Rabba Main Kya Karoon () is 2013 Indian Hindi-language romantic comedy film directed by Amrit Sagar Chopra and produced by Moti Sagar. The film features Akash Sagar Chopra, Arshad Warsi, Paresh Rawal, Tahira Kochhar and Riya Sen as main characters.

Plot
Rabba Main Kya Karoon  revolves around two brothers Shrawan (Arshad Warsi) and his younger brother Sahil (Akash Sagar Chopra) who is getting married lavishly in a typical Indian style in Delhi.

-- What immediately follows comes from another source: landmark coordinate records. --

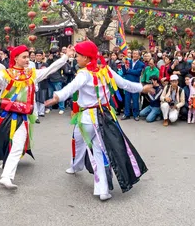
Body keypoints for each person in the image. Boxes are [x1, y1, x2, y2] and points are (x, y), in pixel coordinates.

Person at [45, 41, 151, 201]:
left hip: (87, 119)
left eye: (79, 55)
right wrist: (141, 88)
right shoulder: (105, 70)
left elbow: (71, 88)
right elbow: (124, 84)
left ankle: (82, 172)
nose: (76, 57)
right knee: (93, 149)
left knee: (85, 145)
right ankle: (98, 187)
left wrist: (57, 96)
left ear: (87, 58)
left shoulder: (84, 74)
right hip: (102, 117)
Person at [0, 45, 74, 189]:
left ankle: (6, 176)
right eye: (23, 57)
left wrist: (65, 57)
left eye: (27, 57)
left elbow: (50, 69)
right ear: (15, 58)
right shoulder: (6, 73)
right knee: (8, 142)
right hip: (6, 115)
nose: (27, 60)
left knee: (18, 144)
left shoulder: (32, 73)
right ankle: (6, 172)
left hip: (23, 115)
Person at [121, 50, 144, 120]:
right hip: (128, 83)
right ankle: (126, 114)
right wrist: (123, 65)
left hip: (135, 84)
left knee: (135, 100)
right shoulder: (128, 62)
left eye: (136, 54)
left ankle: (136, 115)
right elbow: (124, 72)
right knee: (127, 99)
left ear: (139, 56)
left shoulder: (141, 64)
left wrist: (129, 70)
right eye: (133, 53)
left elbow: (137, 72)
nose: (134, 55)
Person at [33, 50, 48, 119]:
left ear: (42, 56)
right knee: (35, 97)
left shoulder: (45, 64)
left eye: (40, 56)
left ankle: (41, 111)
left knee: (42, 96)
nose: (38, 57)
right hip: (35, 82)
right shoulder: (32, 64)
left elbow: (48, 73)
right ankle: (35, 111)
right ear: (35, 56)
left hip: (43, 82)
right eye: (37, 56)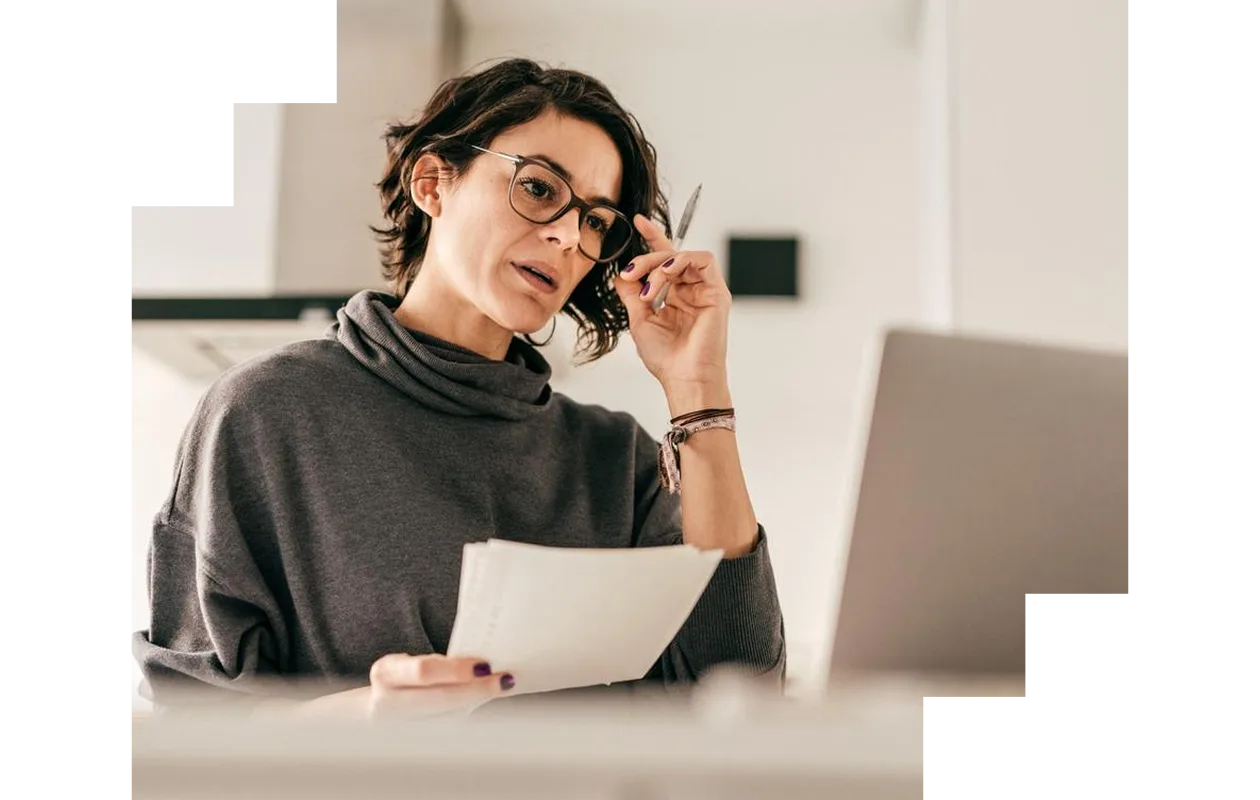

Sahil is eager to marry his childhood sweetheart Sneha (Tahira Kochhar), until older brother Shrawan joins the celebration, encouraging Sahil to do what men do by cheating on his wife. Shrawan is only teaching Sahil what he learnt from their uncles (Paresh Rawal, Tinnu Anand and Shakti Kapoor), whose mantra for a successful married life is "In order to live a happy married life, one must cheat on his wife!"

Cast
 Akash Sagar Chopra as Sahil
Tahira Kochhar as Sneha
Arshad Warsi as Shrawan Singh Choudhary
Riya Sen as Namrata/Nammo
Raj Babbar as Choudhary Shebaar Karan Singh/Tauji
Anuradha Patel as Gunjan
Varun Sharma as Gagan
Paresh Rawal as Popat Mama
Sushmita Mukherjee as Babita Mami
Shakti Kapoor as Narendra Suri/Harry
 Supriya Karnik as Bubble
Rakesh Bedi as Sneha's Father
Navni Parihar as Sneha's Mother
Tinnu Anand as Gujral Mama
Himani Shivpuri as Dolly Mama
 Tanisha Pawar as Megha
 Anmol Karnik as Bass Guitarist
 Dhruvee Haldankar as Sneha's friend

Soundtrack

The official soundtrack was composed by duo Salim–Sulaiman and consists of 6 tracks.